The conference was attended by more than 250 participants, coming from a range of countries and organisations. Naturally, Utrecht University provided the most attendants, but Fraunhofer ISI, University of Oslo, TU Delft, the Austrian Institute of Technology (AIT), University of Manchester and VTT Technical Research Center of Finland were also among those particularly well-represented. Whereas (as the first letters in Eu-SPRI suggest) most participant came from universities, research institutes and policy-making organisations within Europe, there were also some notable exceptions, with a great contribution from Israel and even attendants from countries as far as Brazil and New Zealand.

The sessions tracks ranged from familiar topics such as transformative and mission-oriented innovation policy, to research areas as diverse as the space sector or the role that justice, ethics and inclusion play in STI research and policy. Moreover, there were dedicated sessions by Eu-SPRI’s new Stakeholder Advisory Board (SAB), the Research Infrastructure for Science and Innovation Policy Studies (RISIS) and the Transformative Innovation Policy Consortium (TIPC). The SAB suggested new concrete initiatives to strengthen the connections between the science and innovation policy and academic communities and held a lively discussion on the matter. RISIS presented projects conducted by young researchers, enlightening how RISIS resources contributed to deepen and overcome particular issues. TIPC discussed the state of debate on the building of a Transdisciplinary, globally Accessible and Sustainable Knowledge Infrastructure (TASK-I) on Transformative Innovation Policy. Furthermore, each day had an interesting keynote, with Frank Miedema speaking on Open Science, Haroon Sheikh on Digitalisation and Philine Warnke on Foresight.
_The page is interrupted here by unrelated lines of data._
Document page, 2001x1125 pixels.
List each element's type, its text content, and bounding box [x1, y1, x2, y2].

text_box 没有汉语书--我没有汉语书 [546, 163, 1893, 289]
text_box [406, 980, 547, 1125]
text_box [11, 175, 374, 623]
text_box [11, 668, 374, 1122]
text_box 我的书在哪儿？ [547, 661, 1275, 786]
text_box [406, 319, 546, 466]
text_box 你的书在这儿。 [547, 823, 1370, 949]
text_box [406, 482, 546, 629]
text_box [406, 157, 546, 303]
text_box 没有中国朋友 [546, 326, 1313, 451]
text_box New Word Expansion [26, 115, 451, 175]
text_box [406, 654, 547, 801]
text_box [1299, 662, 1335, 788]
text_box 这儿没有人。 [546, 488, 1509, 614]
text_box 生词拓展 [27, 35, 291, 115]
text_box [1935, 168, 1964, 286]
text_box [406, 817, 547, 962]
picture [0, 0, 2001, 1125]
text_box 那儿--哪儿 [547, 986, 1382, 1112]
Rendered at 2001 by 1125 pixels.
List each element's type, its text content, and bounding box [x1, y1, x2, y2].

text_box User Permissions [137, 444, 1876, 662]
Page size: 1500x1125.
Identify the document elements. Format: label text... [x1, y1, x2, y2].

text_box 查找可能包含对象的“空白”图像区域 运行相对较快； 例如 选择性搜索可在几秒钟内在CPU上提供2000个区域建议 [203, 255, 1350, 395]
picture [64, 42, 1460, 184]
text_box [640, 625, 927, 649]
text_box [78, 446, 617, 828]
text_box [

There was also more to be seen outside of the educational part of the conference. The three days provided attendants with the opportunity to experience the infamously unpredictable Dutch weather, with the rain fortunately followed by beautiful sunshine. Despite the sun, no one had to remain thirsty: the first day was concluded by a reception in the stunning Paushuize, the former residence of the only Dutch pope. Moreover, the second day coincided with Utrecht’s 900th anniversary as a city, filling the centre with celebratory events and joyous Utrechters. Conference participants could toast to this (and to many other things) after having dinner in the great hall of the Winkel van Sinkel. All in all, Eu-SPRI 2022 was thus a successful event and a pleasure to attend. The programme, paper abstracts and some full papers can be found on the Eu-SPRI 2022 conference website. We thank the members of the scientific committee, the organising committee, student assistants and all others who made this conference such a success! The next Eu-SPRI annual conference will take place in Brighton, UK and is organised by the Science Policy Research Unit (SPRU) of the University of Sussex.